One of the more off-putting aspects of the entire scenario is that the FCC has been continually incapable of providing details of the regulatory framework that will be enforced once the Tier 2 act is replaced by the ‘Restoring Internet Freedom’ act. The FCC has teamed up with the FTC to “work together to take targeted action against bad actors,” in “appropriate scenarios.” However, the supposed action that will be taken against these “bad actors” is obscure and vague, even earning criticism from within the FCC itself. In fact, quite a few experts believe that passing the act will allow corporations to fettle with internet rules as they please, as long as they abide by the law.
This leads us to the most pertinent question: what exactly could the effects of passing ‘Restoring Internet Freedom’ act be? A quick look at Portugal could potentially provide an answer. As can be seen from the infographic below, leading Portuguese service provider MEO uses a differential pricing method for different types of broadband mobile app add-ons, a worrying trend that could potentially be amplified in the United States to become the new standard for internet as a whole — not just for mobile phones.
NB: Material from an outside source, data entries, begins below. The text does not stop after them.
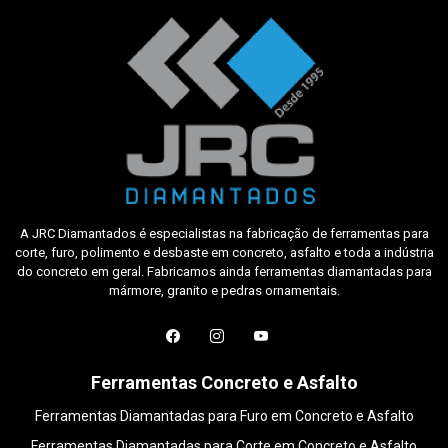
A JRC Diamantados é especialistas na fabricação de ferramentas para
corte, furo, polimento e desbaste em concreto, asfalto e toda a indústria
do concreto em geral. Fabricamos ainda ferramentas diamantadas para
mármore, granito e pedras ornamentais.
Ferramentas Concreto e Asfalto
Ferramentas Diamantadas para Furo em Concreto e Asfalto
Ferramentas Diamantadas para Corte em Concreto e Asfalto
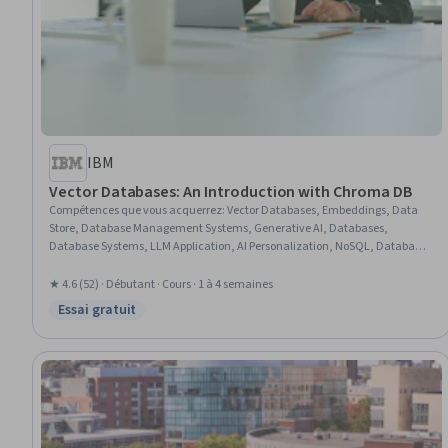
IBM
Vector Databases: An Introduction with Chroma DB
Compétences que vous acquerrez
:
Vector Databases, Embeddings, Data
Store, Database Management Systems, Generative AI, Databases,
Database Systems, LLM Application, AI Personalization, NoSQL, Database
Management, Development Environment
★ 4.6 (52) · Débutant · Cours · 1 à 4 semaines
Essai gratuit
Statut : Essai gratuit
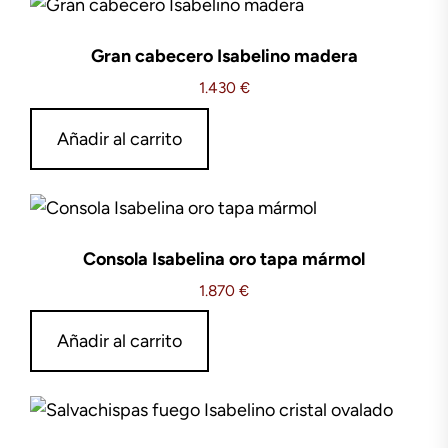
Gran cabecero Isabelino madera
1.430
€
Añadir al carrito
Consola Isabelina oro tapa mármol
1.870
€
Añadir al carrito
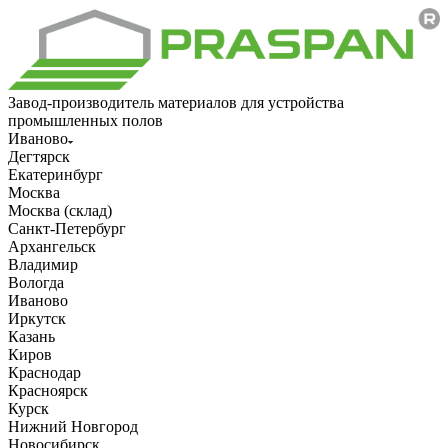
Завод-производитель материалов для устройства
промышленных полов
Иваново
Дегтярск
Екатеринбург
Москва
Москва (склад)
Санкт-Петербург
Архангельск
Владимир
Вологда
Иваново
Иркутск
Казань
Киров
Краснодар
Красноярск
Курск
Нижний Новгород
Новосибирск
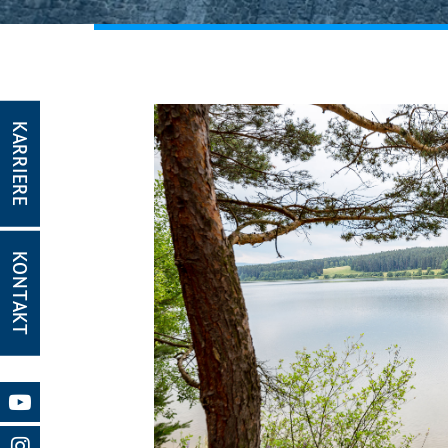
KARRIERE
KONTAKT
Gleich g
Mit Ihrer Z
Website nut
Website und
Impressum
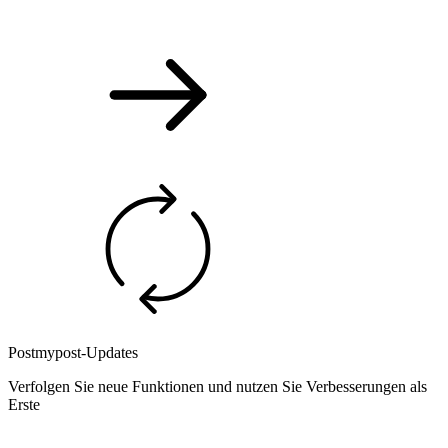
Postmypost-Updates
Verfolgen Sie neue Funktionen und nutzen Sie Verbesserungen als
Erste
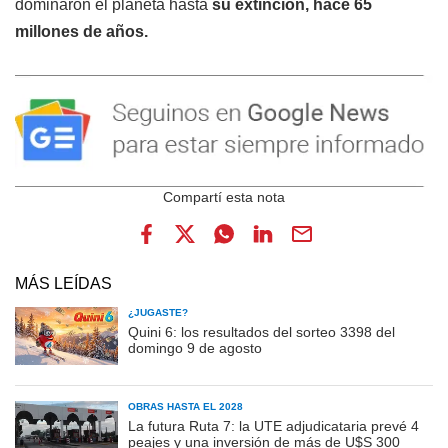
dominaron el planeta hasta
su extinción, hace 65
millones de años.
MÁS LEÍDAS
¿JUGASTE?
Quini 6: los resultados del sorteo 3398 del
domingo 9 de agosto
OBRAS HASTA EL 2028
La futura Ruta 7: la UTE adjudicataria prevé 4
peajes y una inversión de más de U$S 300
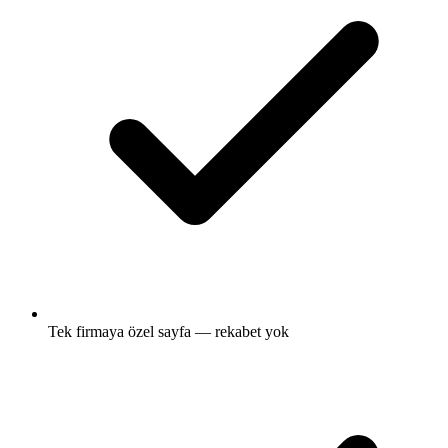
Tek firmaya özel sayfa — rekabet yok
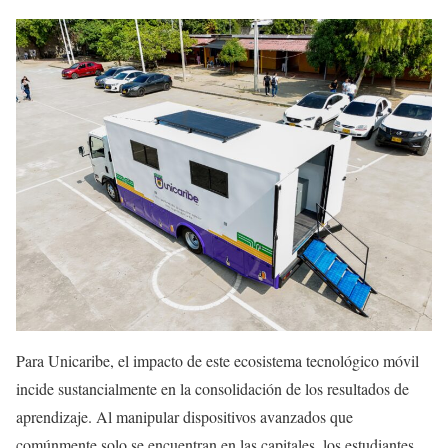
Para Unicaribe, el impacto de este ecosistema tecnológico móvil
incide sustancialmente en la consolidación de los resultados de
aprendizaje. Al manipular dispositivos avanzados que
comúnmente solo se encuentran en las capitales, los estudiantes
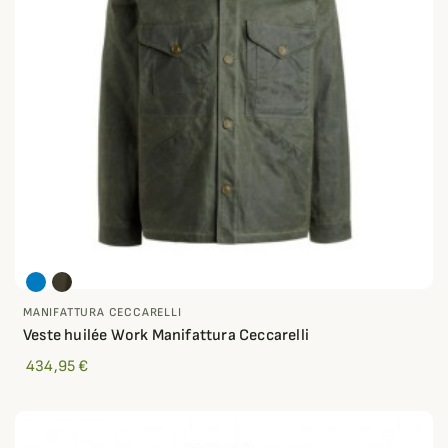
MANIFATTURA CECCARELLI
Veste huilée Work Manifattura Ceccarelli
434,95 €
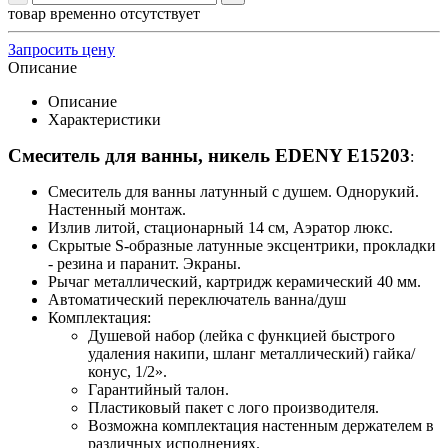
товар временно отсутствует
Запросить цену
Описание
Описание
Характеристики
Смеситель для ванны, никель EDENY E15203
:
Смеситель для ванны латунный с душем. Однорукий.
Настенный монтаж.
Излив литой, стационарный 14 см, Аэратор люкс.
Скрытые S-образные латунные эксцентрики, прокладки
- резина и паранит. Экраны.
Рычаг металлический, картридж керамический 40 мм.
Автоматический переключатель ванна/душ
Комплектация:
Душевой набор (лейка с функцией быстрого
удаления накипи, шланг металлический) гайка/
конус, 1/2».
Гарантийный талон.
Пластиковый пакет с лого производителя.
Возможна комплектация настенным держателем в
различных исполнениях.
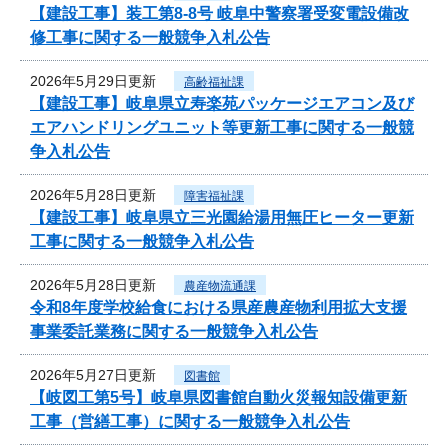
【建設工事】装工第8-8号 岐阜中警察署受変電設備改
修工事に関する一般競争入札公告
2026年5月29日更新
高齢福祉課
【建設工事】岐阜県立寿楽苑パッケージエアコン及び
エアハンドリングユニット等更新工事に関する一般競
争入札公告
2026年5月28日更新
障害福祉課
【建設工事】岐阜県立三光園給湯用無圧ヒーター更新
工事に関する一般競争入札公告
2026年5月28日更新
農産物流通課
令和8年度学校給食における県産農産物利用拡大支援
事業委託業務に関する一般競争入札公告
2026年5月27日更新
図書館
【岐図工第5号】岐阜県図書館自動火災報知設備更新
工事（営繕工事）に関する一般競争入札公告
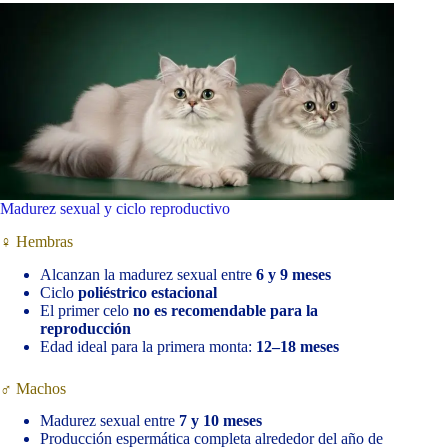
Madurez sexual y ciclo reproductivo
♀️ Hembras
Alcanzan la madurez sexual entre
6 y 9 meses
Ciclo
poliéstrico estacional
El primer celo
no es recomendable para la
reproducción
Edad ideal para la primera monta:
12–18 meses
♂️ Machos
Madurez sexual entre
7 y 10 meses
Producción espermática completa alrededor del año de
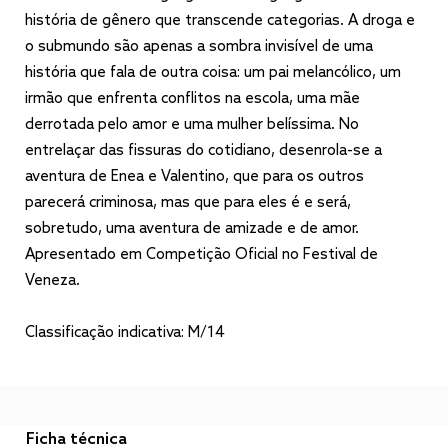
história de gênero que transcende categorias. A droga e
o submundo são apenas a sombra invisível de uma
história que fala de outra coisa: um pai melancólico, um
irmão que enfrenta conflitos na escola, uma mãe
derrotada pelo amor e uma mulher belíssima. No
entrelaçar das fissuras do cotidiano, desenrola-se a
aventura de Enea e Valentino, que para os outros
parecerá criminosa, mas que para eles é e será,
sobretudo, uma aventura de amizade e de amor.
Apresentado em Competição Oficial no Festival de
Veneza.
Classificação indicativa: M/14
Ficha técnica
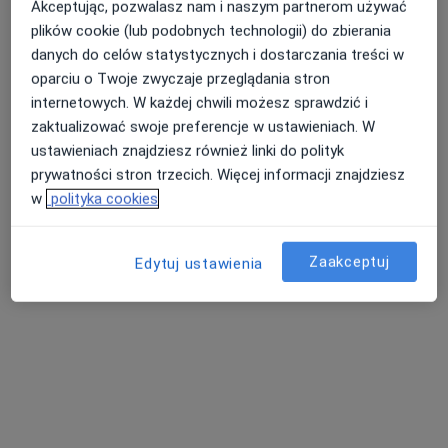
Akceptując, pozwalasz nam i naszym partnerom używać
plików cookie (lub podobnych technologii) do zbierania
danych do celów statystycznych i dostarczania treści w
oparciu o Twoje zwyczaje przeglądania stron
lek. Adrian Ryznar
internetowych. W każdej chwili możesz sprawdzić i
·
Więcej
Ortopeda
zaktualizować swoje preferencje w ustawieniach. W
5 opinii
ustawieniach znajdziesz również linki do polityk
prywatności stron trzecich. Więcej informacji znajdziesz
Denkowska 45A, Ostrowiec Świętokrzyski
•
Mapa
w
polityka cookies
Przychodnia REHAVITAE
Konsultacja ortopedyczna
250 zł
Zaakceptuj
Edytuj ustawienia
Specjalista nie oferuje umawiania online pod tym adresem.
Poproś o wizytę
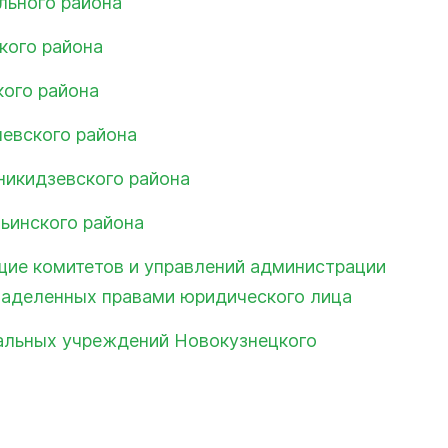
льного района
кого района
ого района
евского района
икидзевского района
ьинского района
ие комитетов и управлений администрации
наделенных правами юридического лица
альных учреждений Новокузнецкого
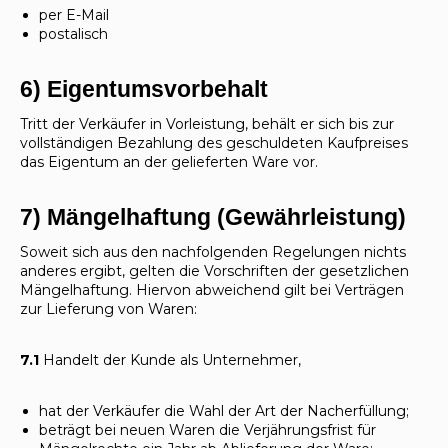
per E-Mail
postalisch
6) Eigentumsvorbehalt
Tritt der Verkäufer in Vorleistung, behält er sich bis zur
vollständigen Bezahlung des geschuldeten Kaufpreises
das Eigentum an der gelieferten Ware vor.
7) Mängelhaftung (Gewährleistung)
Soweit sich aus den nachfolgenden Regelungen nichts
anderes ergibt, gelten die Vorschriften der gesetzlichen
Mängelhaftung. Hiervon abweichend gilt bei Verträgen
zur Lieferung von Waren:
7.1
Handelt der Kunde als Unternehmer,
hat der Verkäufer die Wahl der Art der Nacherfüllung;
beträgt bei neuen Waren die Verjährungsfrist für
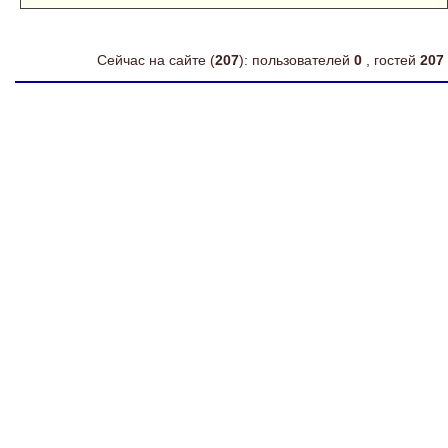
Сейчас на сайте (
207
): пользователей
0
, гостей
207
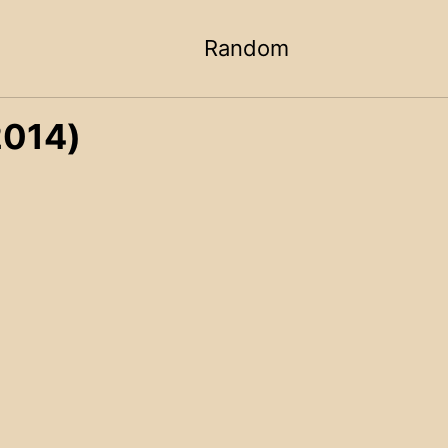
Random
Toggle
search
014)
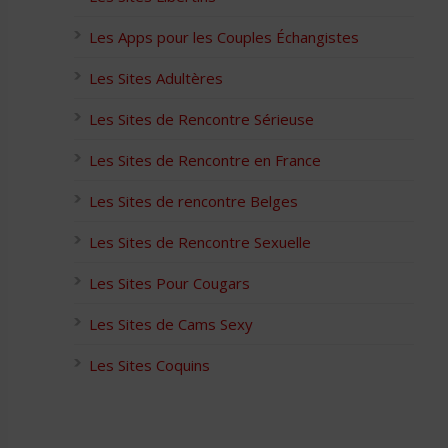
Les Apps pour les Couples Échangistes
Les Sites Adultères
Les Sites de Rencontre Sérieuse
Les Sites de Rencontre en France
Les Sites de rencontre Belges
Les Sites de Rencontre Sexuelle
Les Sites Pour Cougars
Les Sites de Cams Sexy
Les Sites Coquins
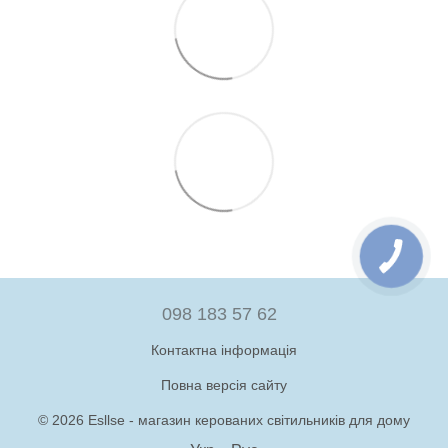
098 183 57 62
Контактна інформація
Повна версія сайту
© 2026 Esllse - магазин керованих світильників для дому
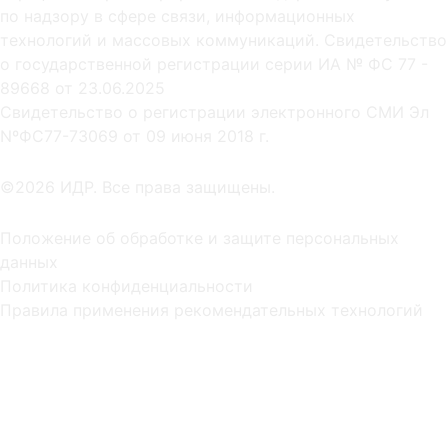
по надзору в сфере связи, информационных
технологий и массовых коммуникаций. Свидетельство
о государственной регистрации серии ИА № ФС 77 -
89668 от 23.06.2025
Cвидетельство о регистрации электронного СМИ Эл
NºФС77-73069 от 09 июня 2018 г.
©2026 ИДР. Все права защищены.
Положение об обработке и защите персональных
данных
Политика конфиденциальности
Правила применения рекомендательных технологий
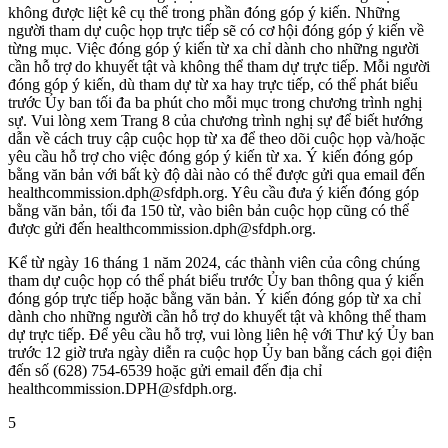
không được liệt kê cụ thể trong phần đóng góp ý kiến. Những
người tham dự cuộc họp trực tiếp sẽ có cơ hội đóng góp ý kiến ​​về
từng mục. Việc đóng góp ý kiến ​​từ xa chỉ dành cho những người
cần hỗ trợ do khuyết tật và không thể tham dự trực tiếp. Mỗi người
đóng góp ý kiến, dù tham dự từ xa hay trực tiếp, có thể phát biểu
trước Ủy ban tối đa ba phút cho mỗi mục trong chương trình nghị
sự. Vui lòng xem Trang 8 của chương trình nghị sự để biết hướng
dẫn về cách truy cập cuộc họp từ xa để theo dõi cuộc họp và/hoặc
yêu cầu hỗ trợ cho việc đóng góp ý kiến ​​từ xa. Ý kiến ​​đóng góp
bằng văn bản với bất kỳ độ dài nào có thể được gửi qua email đến
healthcommission.dph@sfdph.org. Yêu cầu đưa ý kiến ​​đóng góp
bằng văn bản, tối đa 150 từ, vào biên bản cuộc họp cũng có thể
được gửi đến healthcommission.dph@sfdph.org.
Kể từ ngày 16 tháng 1 năm 2024, các thành viên của công chúng
tham dự cuộc họp có thể phát biểu trước Ủy ban thông qua ý kiến ​​
đóng góp trực tiếp hoặc bằng văn bản. Ý kiến ​​đóng góp từ xa chỉ
dành cho những người cần hỗ trợ do khuyết tật và không thể tham
dự trực tiếp. Để yêu cầu hỗ trợ, vui lòng liên hệ với Thư ký Ủy ban
trước 12 giờ trưa ngày diễn ra cuộc họp Ủy ban bằng cách gọi điện
đến số (628) 754-6539 hoặc gửi email đến địa chỉ
healthcommission.DPH@sfdph.org.
5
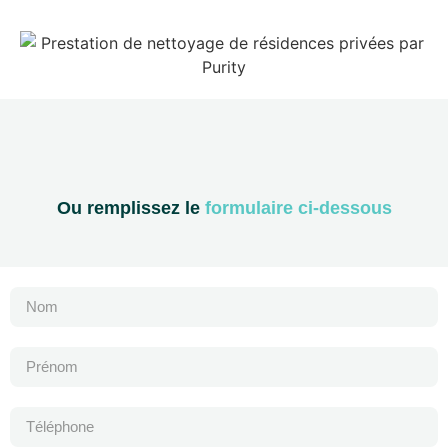
Ou remplissez le
formulaire ci-dessous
It might also bring about a variety of deals in which ISPs tie-up with internet-based services (Spotify, for example), providing the users with the said service at a nominal price, while raising the price, throttling bandwidth or even blocking to the services’ competitors.
Extrapolate these deals to web-based technological services, and all of a sudden a big technological firm can exercise its financial power to significantly reduce or even terminate the reach of growing competitor firms, which have historically heavily relied on the internet to generate traffic and compete with the big boys. This is of particular importance, as the USA ranks 49th in the world when it comes to starting a business and sixth in the world in ease of doing business, (per The World Bank) numbers that could drop to abysmal levels if such a scenario comes to pass.
Musicians too could face testing times if this act is implemented. Without net neutrality, there is a high possibility that musicians like Chance the Rapper would never have been discovered. Rolling Stone suggests that repealing net neutrality might not only hinder the reach of budding musicians due to the increased prices to access streaming services like Spotify and SoundCloud, but could also potentially decrease an artists’ royalties and profit margins due to the higher overhead internet and advertising costs. This will directly affect an artist’s livelihood and could even potentially wipe out their careers at an infantile stage.
Perhaps the most sinister implication of repealing net-neutrality would be politically-fueled information censorship. Imagine a scenario where a political party uses their influence to make an underhand deal with ISPs to lower the price of accessing new websites that are affiliated to that party while increasing the amount paid or even censoring to access a site that is directly affiliated to the party’s opposition. All of a sudden, a political party can push its agenda forward and influence a higher number of readers with much lower resistance than before, at the expense of the ordinary citizen.
All in all, Mr Pai’s claim that repealing net neutrality will help facilitate progress feels ultimately misinformed. While the new act MAY promote the growth of telecom companies, it will come at the cost of internet services, start-ups, budding entrepreneurs and perhaps most importantly, the average American.